Selected text =
Sugar Subsidies, Fraud, and Rationalization

Today in class I taught Joe Heath’s wonderful paper, “Business Ethics and Moral Motivation: A Criminological Perspective” (J. Bus Ethics, 2008. 83:4, 595-614). It’s a paper that draws on the criminology literature to debunk several ‘folk theories’ regarding what it is that motivates wrongdoing, theories too often drawn upon by scholars and other commentators in business ethics.

Coincidentally, this item in today’s news illustrates one of Heath’s key points about the role that rationalization plays in fostering wrongdoing in business.

From the NY Times: Fraud Plagues Sugar Subsidy System in Europe

It began when Belgian customs officials examined shipping records for dozens of giant tanker trucks that outlined an odd, triangular journey across Europe. The trucks, each carrying 22 tons of liquid sugar, swung through eight nations and covered a driving distance of roughly 2,500 miles from a Belgian sugar refinery to Croatia and back — instead of taking the most direct, 900-mile route.

Along the way the trucks made a brief stop in Kaliningrad, a grim and bustling Russian border checkpoint on the Baltic Sea.

Suddenly the sugar triangle made sense to them. Because Russia, and not Croatia, was listed as the intended destination, the shipments qualified for valuable special payments known as export rebates from the European Union’s farm subsidy program.

The “explanations” given by sugar industry executive quoted in this story are terrific:

Sugar companies claim their activities are misinterpreted because they are governed by a byzantine European Union system that invites confusion. “It’s very complicated” and difficult for anyone to understand, said Dominik Risser, a spokesman for the Südzucker Group, a German company…

This looks like a classic example of what Heath (citing criminology literature) calls the “denial of responsibility” method of “neutralizing” one’s wrongdoing. It’s not my fault, they say, because it’s all really complicated.

Heres another:

August Töpfer’s lawyer, Klaus Landry, maintained that the company had not mixed sugars, and said that this summer’s raids were politically motivated. He said that prosecutors did not understand the arcane sugar subsidy system.

This looks like a classic case of “condemning the condemners.” I didn’t do anything wrong; the authorities are just evil and are out to get me.

Next time you’re reading a story that quotes people accused of wrongdoing, watch for what it is they say about the reasons for what they’ve done. Most likely, if Heath (and plenty of criminologists) are right, you’ll see an attempt to “neutralize” the wrongdoing, along the lines of the rationalizations offered by the sugar execs above.

Extracted information =
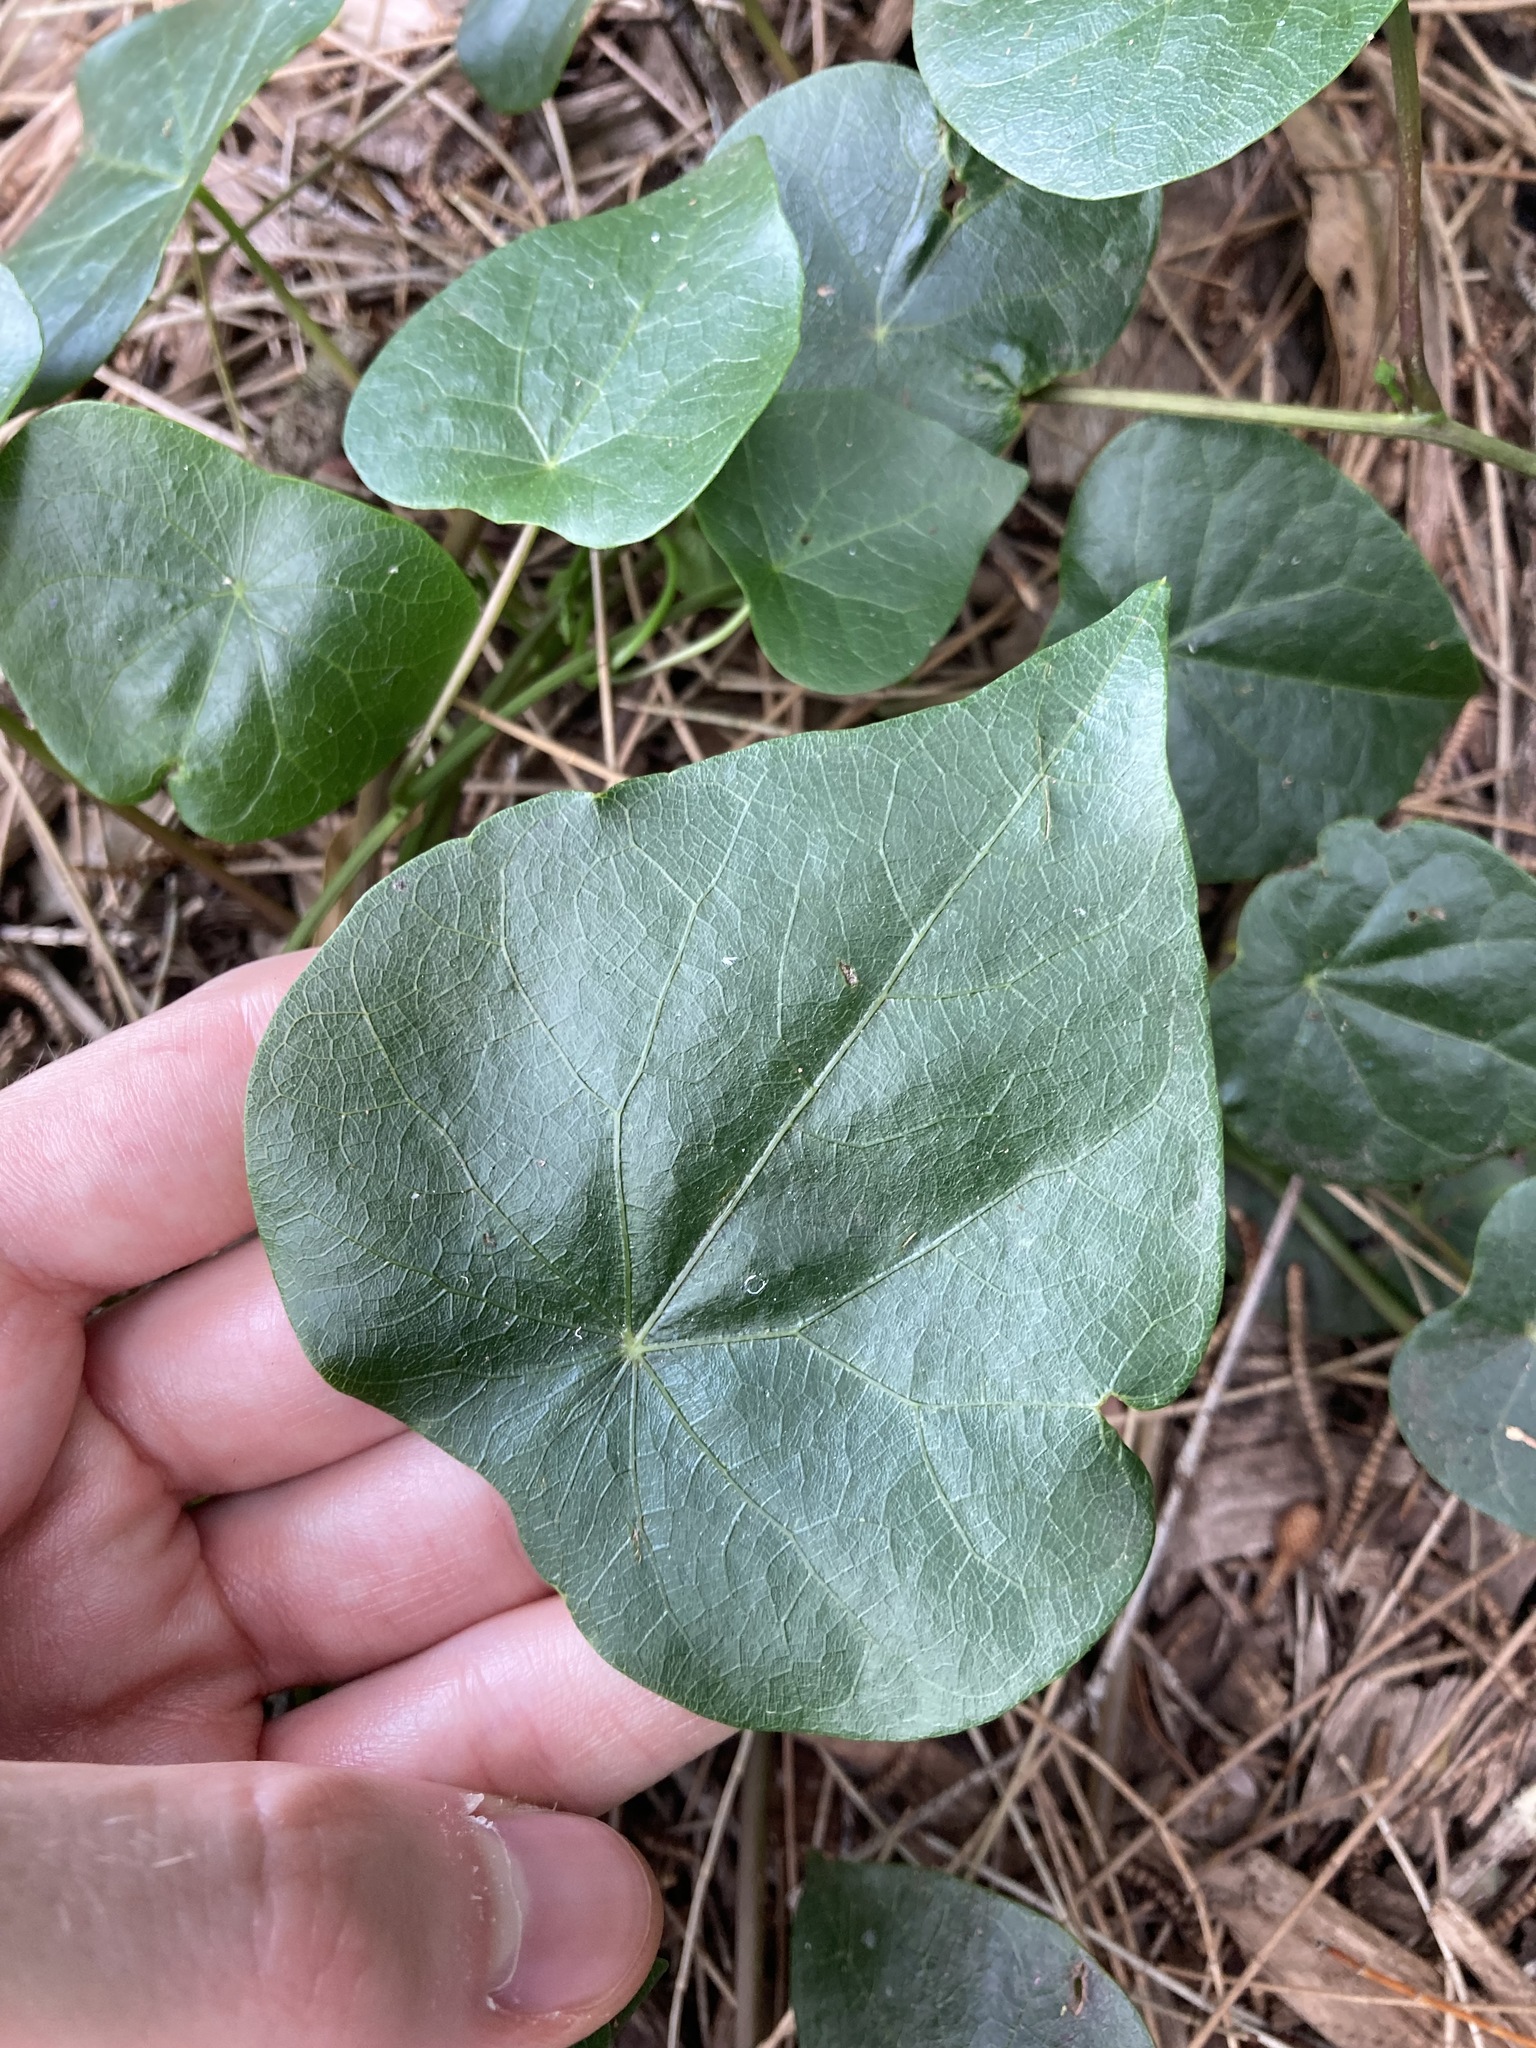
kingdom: Plantae
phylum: Tracheophyta
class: Magnoliopsida
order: Ranunculales
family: Menispermaceae
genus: Stephania
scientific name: Stephania japonica
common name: Snake vine
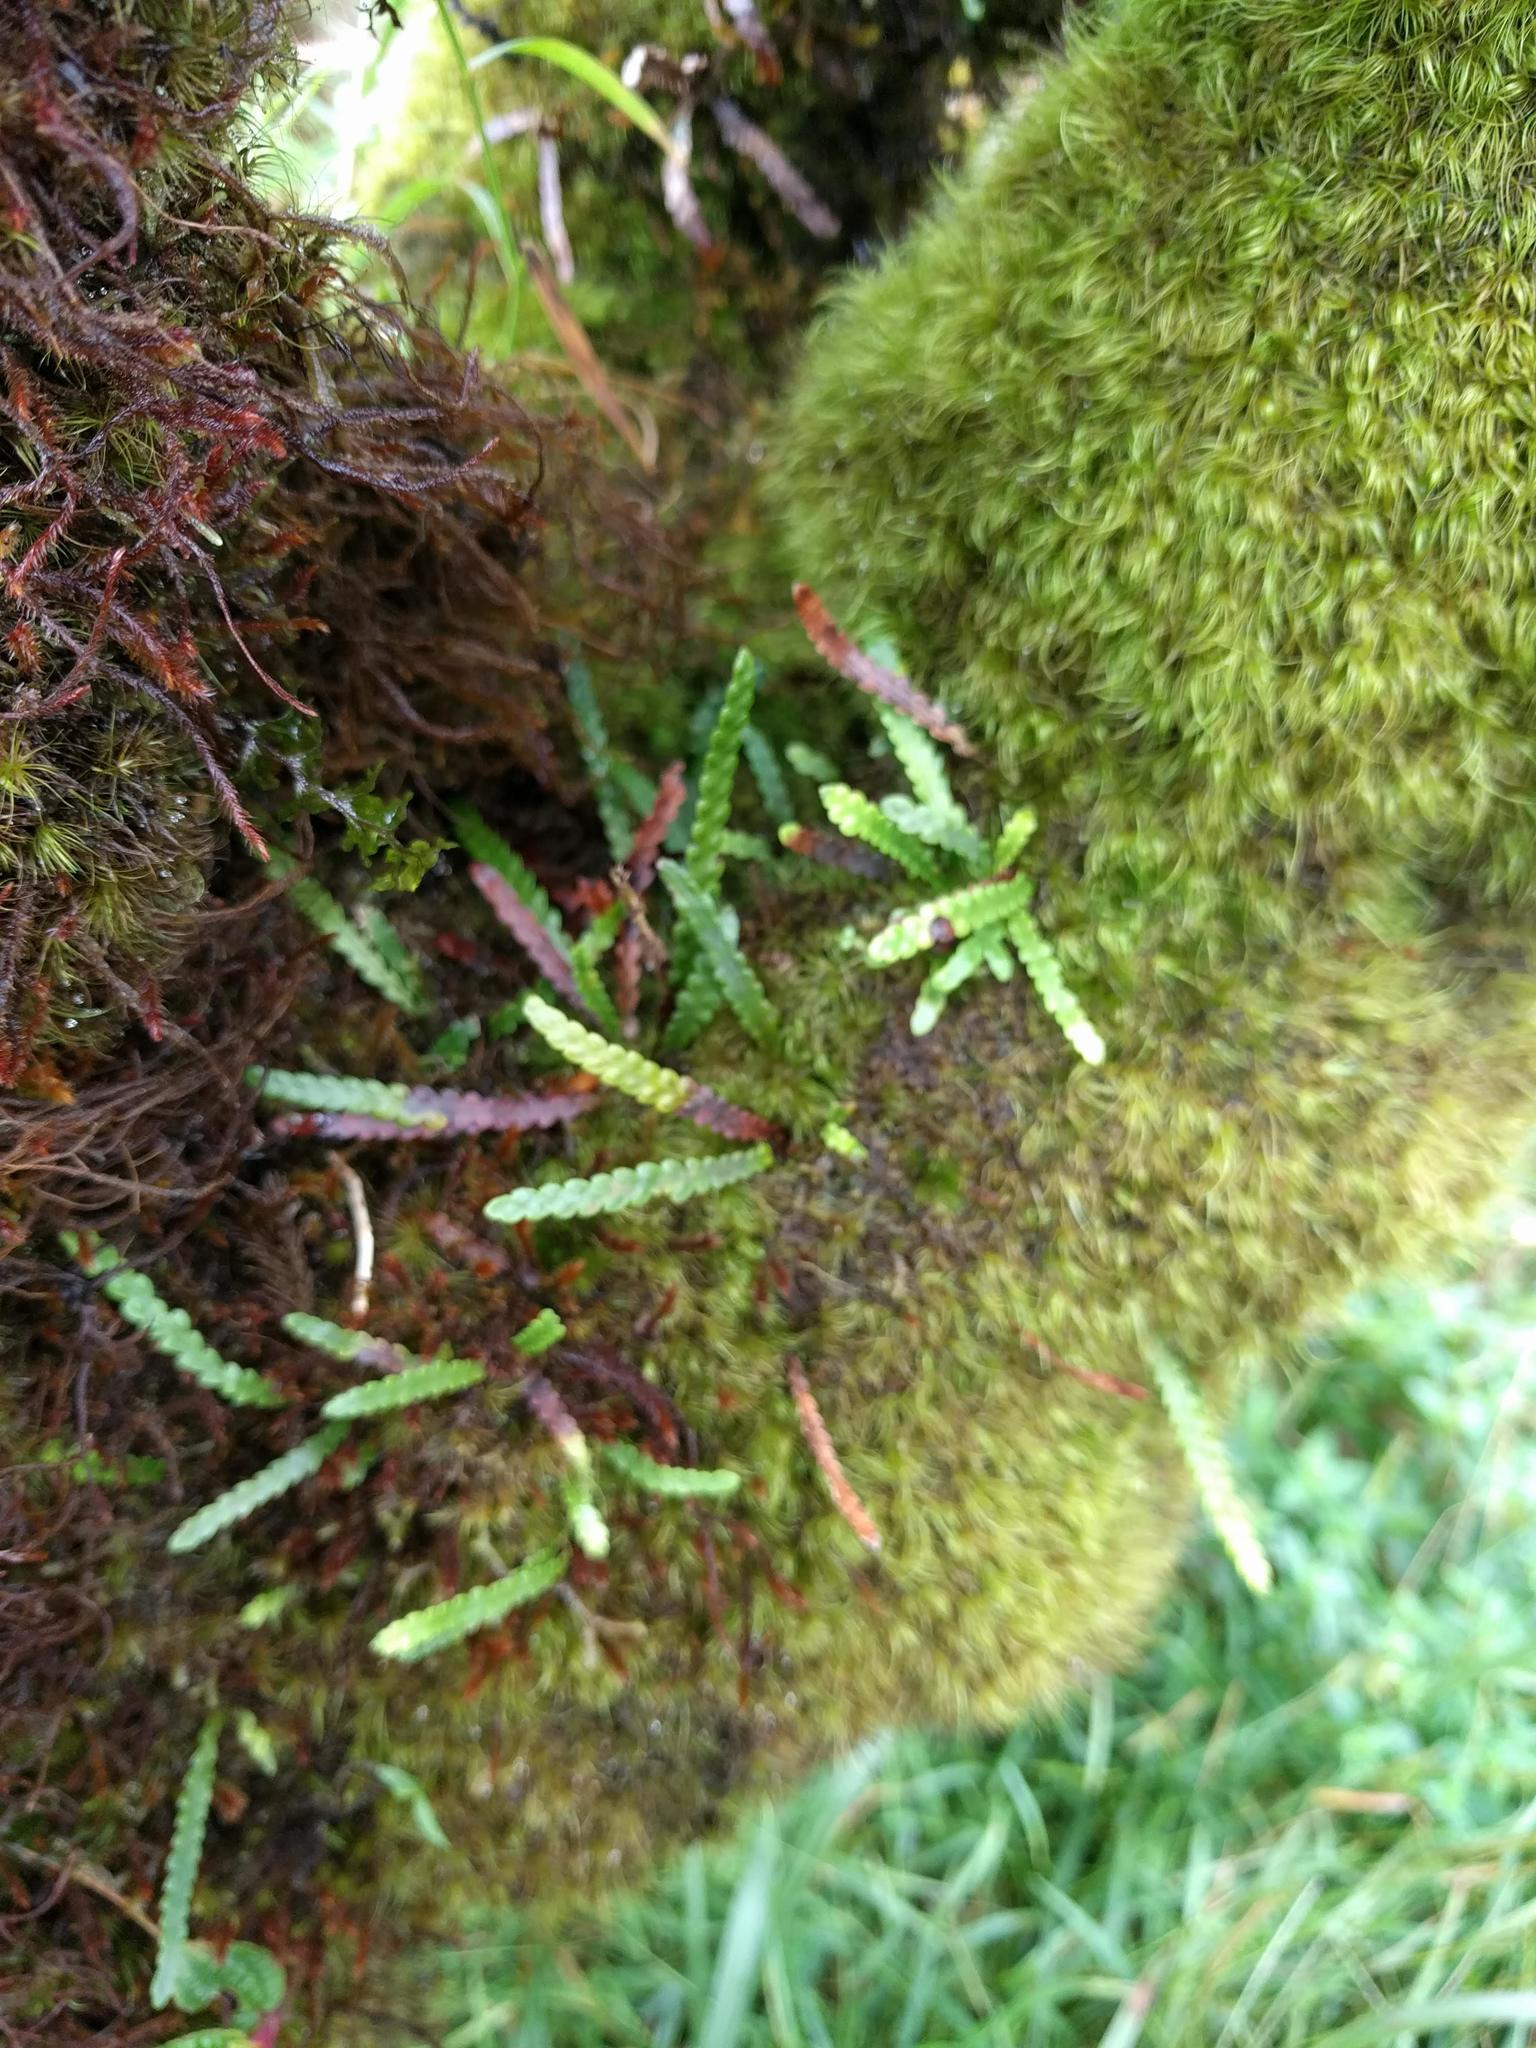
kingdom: Plantae
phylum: Tracheophyta
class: Polypodiopsida
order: Polypodiales
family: Polypodiaceae
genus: Adenophorus
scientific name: Adenophorus haalilioanus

Assignment = Copy the passage of the sugar subsidy text between "Along the way" and "farm subsidy program.", inclusive. Use only the text, not the records.

Answer box =
Along the way the trucks made a brief stop in Kaliningrad, a grim and bustling Russian border checkpoint on the Baltic Sea.

Suddenly the sugar triangle made sense to them. Because Russia, and not Croatia, was listed as the intended destination, the shipments qualified for valuable special payments known as export rebates from the European Union’s farm subsidy program.